Starting from a lower base, a country that did significantly better in the Red Queen race was Uganda. Recall the few lines of products I emphasized from their 1994 expansion? It turned into this by 2005, a favorable structure of production for a scale economy foundation. However, the volumes were lacking to be a significant driver of growth in 2005.
2005-06 is End of the Long 20th Century
I have a few different answers for why I believe 2005/06 to be the end of the Long 20th Century. Tooze would say that it is approximately the moment when American power ceased to defy gravity. I think more persuasive still is that the productivity surge beginning in 1995 proved to be temporary running into bottlenecks. The efflorescences of the developing world were thematically similar in that both were crises of success, but the timing of both is surely a coincidence.
On the other hand, Stephen Roach, then an investment head at MorganStanley, but is still around and has an important book out this fall, offers an interesting perspective in a 2006 special issue of The Economist on emerging markets. Their weaknesses had fundamentally changed from the dramatic set of the Asian Financial Crisis emanating not from external financing but external demand. In another piece, the economics editor, Pam Woodall, emphasized another milestone that on PPP terms the amalgam of “emerging markets”, which Dercon emphasizes share nothing in common encompassing growing, stagnating, and purely dysfunctional basket cases like the DRC, had surpassed their rich world neighbors in the Global North that year. I hope that I did justice to that amorphous indeterminacy here, as I am certain about nearly nothing when I transiently reflect on these nations, dropping in as a passerby. Still, I have enough certainty to make a pledge: if I ever take Delong up on his invitation to write the history I’d like to read, it will be embarrassingly derivative of Gerstle, The Ten Thousand Neoliberal Orders: A History of the (Very?) Short 21st Century (2006-).
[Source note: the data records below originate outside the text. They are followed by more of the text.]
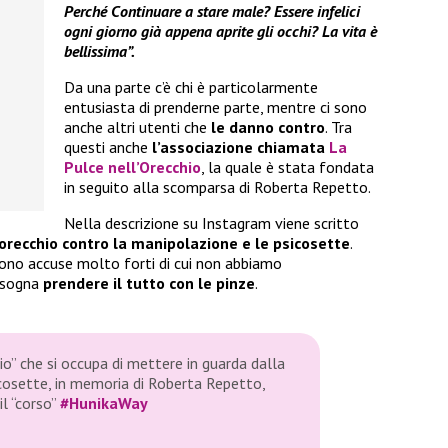
Perché Continuare a stare male? Essere infelici
ogni giorno già appena aprite gli occhi? La vita è
bellissima”.
Da una parte c’è chi è particolarmente
entusiasta di prenderne parte, mentre ci sono
anche altri utenti che
le danno contro
. Tra
questi anche
l’associazione chiamata
La
Pulce nell’Orecchio
, la quale è stata fondata
in seguito alla scomparsa di Roberta Repetto.
Nella descrizione su Instagram viene scritto
orecchio contro la manipolazione e le psicosette
.
ono accuse molto forti di cui non abbiamo
bisogna
prendere il tutto con le pinze
.
io” che si occupa di mettere in guarda dalla
cosette, in memoria di Roberta Repetto,
il “corso”
#HunikaWay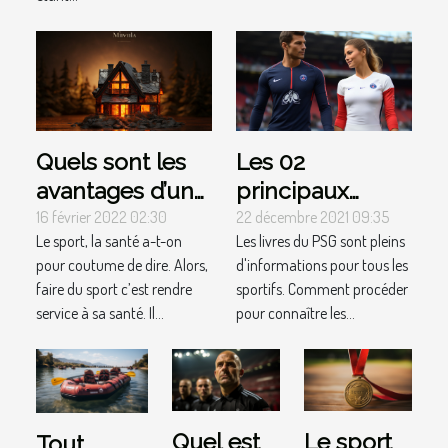
Quels sont les
Les 02
avantages d’un
principaux
centre de
avantages des
16 février 2022 02:30
22 décembre 2021 09:35
Le sport, la santé a-t-on
Les livres du PSG sont pleins
coaching
livres PSG pour
pour coutume de dire. Alors,
d'informations pour tous les
individuel ?
un sportif
faire du sport c’est rendre
sportifs. Comment procéder
service à sa santé. Il...
pour connaître les...
Quel est
Le sport
Tout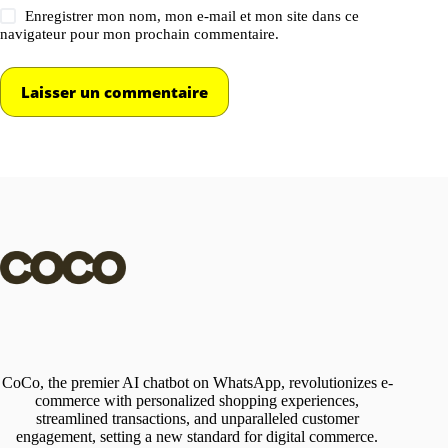
Enregistrer mon nom, mon e-mail et mon site dans ce
navigateur pour mon prochain commentaire.
Laisser un commentaire
CoCo, the premier AI chatbot on WhatsApp, revolutionizes e-
commerce with personalized shopping experiences,
streamlined transactions, and unparalleled customer
engagement, setting a new standard for digital commerce.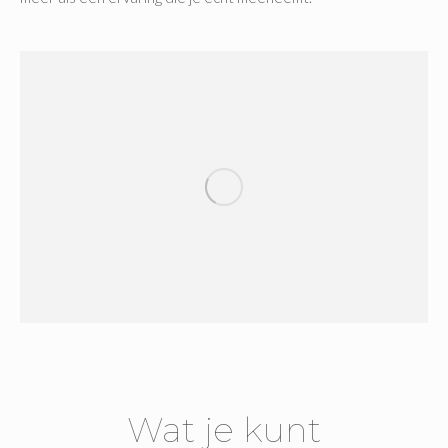
Wat je kunt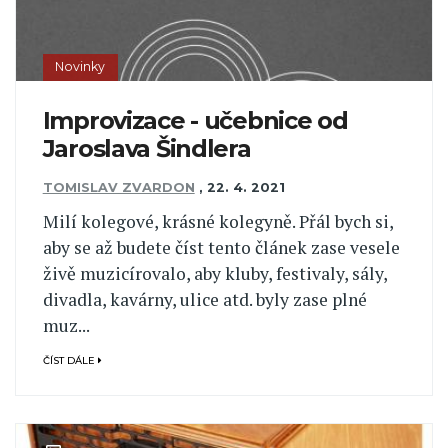
Novinky
Improvizace - učebnice od
Jaroslava Šindlera
TOMISLAV ZVARDON
,
22. 4. 2021
Milí kolegové, krásné kolegyně. Přál bych si,
aby se až budete číst tento článek zase vesele
živě muzicírovalo, aby kluby, festivaly, sály,
divadla, kavárny, ulice atd. byly zase plné
muz...
ČÍST DÁLE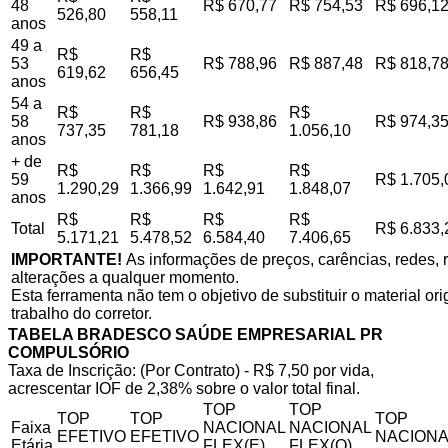
48
R$ 670,77
R$ 754,53
R$ 696,1
526,80
558,11
anos
49 a
R$
R$
53
R$ 788,96
R$ 887,48
R$ 818,7
619,62
656,45
anos
54 a
R$
R$
R$
58
R$ 938,86
R$ 974,3
737,35
781,18
1.056,10
anos
+ de
R$
R$
R$
R$
59
R$ 1.705,
1.290,29
1.366,99
1.642,91
1.848,07
anos
R$
R$
R$
R$
Total
R$ 6.833,
5.171,21
5.478,52
6.584,40
7.406,65
IMPORTANTE!
As informações de preços, carências, redes, r
alterações a qualquer momento.
Esta ferramenta não tem o objetivo de substituir o material o
trabalho do corretor.
TABELA BRADESCO SAÚDE EMPRESARIAL PR
COMPULSÓRIO
Taxa de Inscrição: (Por Contrato) - R$ 7,50 por vida,
acrescentar IOF de 2,38% sobre o valor total final.
TOP
TOP
TOP
TOP
TOP
Faixa
NACIONAL
NACIONAL
EFETIVO
EFETIVO
NACIONA
Etária
FLEX(E)
FLEX(Q)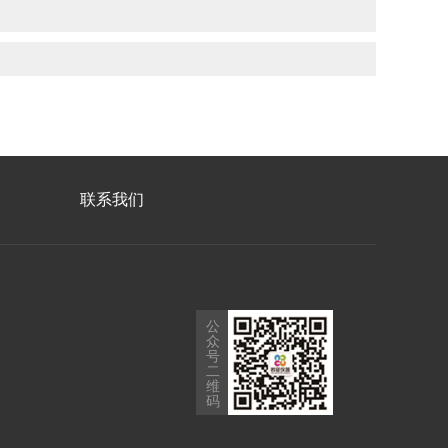
联系我们
公
众
号
二
维
码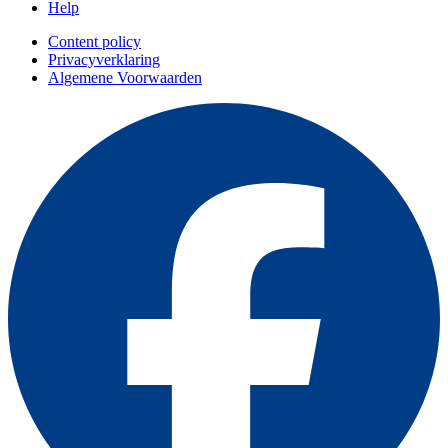
Help
Content policy
Privacyverklaring
Algemene Voorwaarden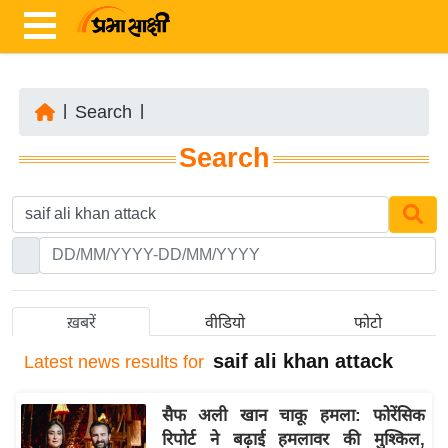
|
Search
|
ता
Search
ज़ा
ख
ब
र
रा
ष्ट्री
ख़बरें
वीडियो
फोटो
य
saif ali khan attack
Latest
news results for
अं
त
सैफ अली खान चाकू हमला: फोरेंसिक
र्रा
रिपोर्ट ने बढ़ाई हमलावर की मुश्किल,
ष्ट्री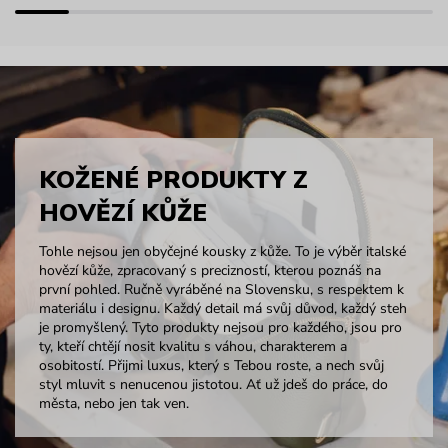
KOŽENÉ PRODUKTY Z
HOVĚZÍ KŮŽE
Tohle nejsou jen obyčejné kousky z kůže. To je výběr italské
hovězí kůže, zpracovaný s precizností, kterou poznáš na
první pohled. Ručně vyráběné na Slovensku, s respektem k
materiálu i designu. Každý detail má svůj důvod, každý steh
je promyšlený. Tyto produkty nejsou pro každého, jsou pro
ty, kteří chtějí nosit kvalitu s váhou, charakterem a
osobitostí. Přijmi luxus, který s Tebou roste, a nech svůj
styl mluvit s nenucenou jistotou. Ať už jdeš do práce, do
města, nebo jen tak ven.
The one-word chapter titles will also be derivative of Gerstle, concluding with Harmony 和谐.
If any of you think this is nonsense, I listed off reams of industrial classification product codes to demonstrate that there is no scarcity of data, only attention of folks committed enough to critically analyze it. My Twitter profile was modified recently for a reason: that since one person alone is never sufficient, it is necessary to adopt the observations of others to clarify that which fits better.
It seems that one person has accepted Delong’s invitation, and is already engaged in spinning a narrative, adopting those observations as viewed from the ground rather than by spreadsheet…..
For very poor countries, there is a recipe that is harder than it sounds. Stop doing bad things, start doing good things. After moments of upheaval, vicious cycles notwithstanding, sometimes people tire of doing bad things. Dercon writes in a very important passage on pg. 63, reviewing the literature on systemic vulnerability, “[the developmental bargain] is also consistent with emerging research that shows that conflict may encourage cooperative behavior at various levels of society and so the emergence of new forms of cooperation between the elite may well be possible.”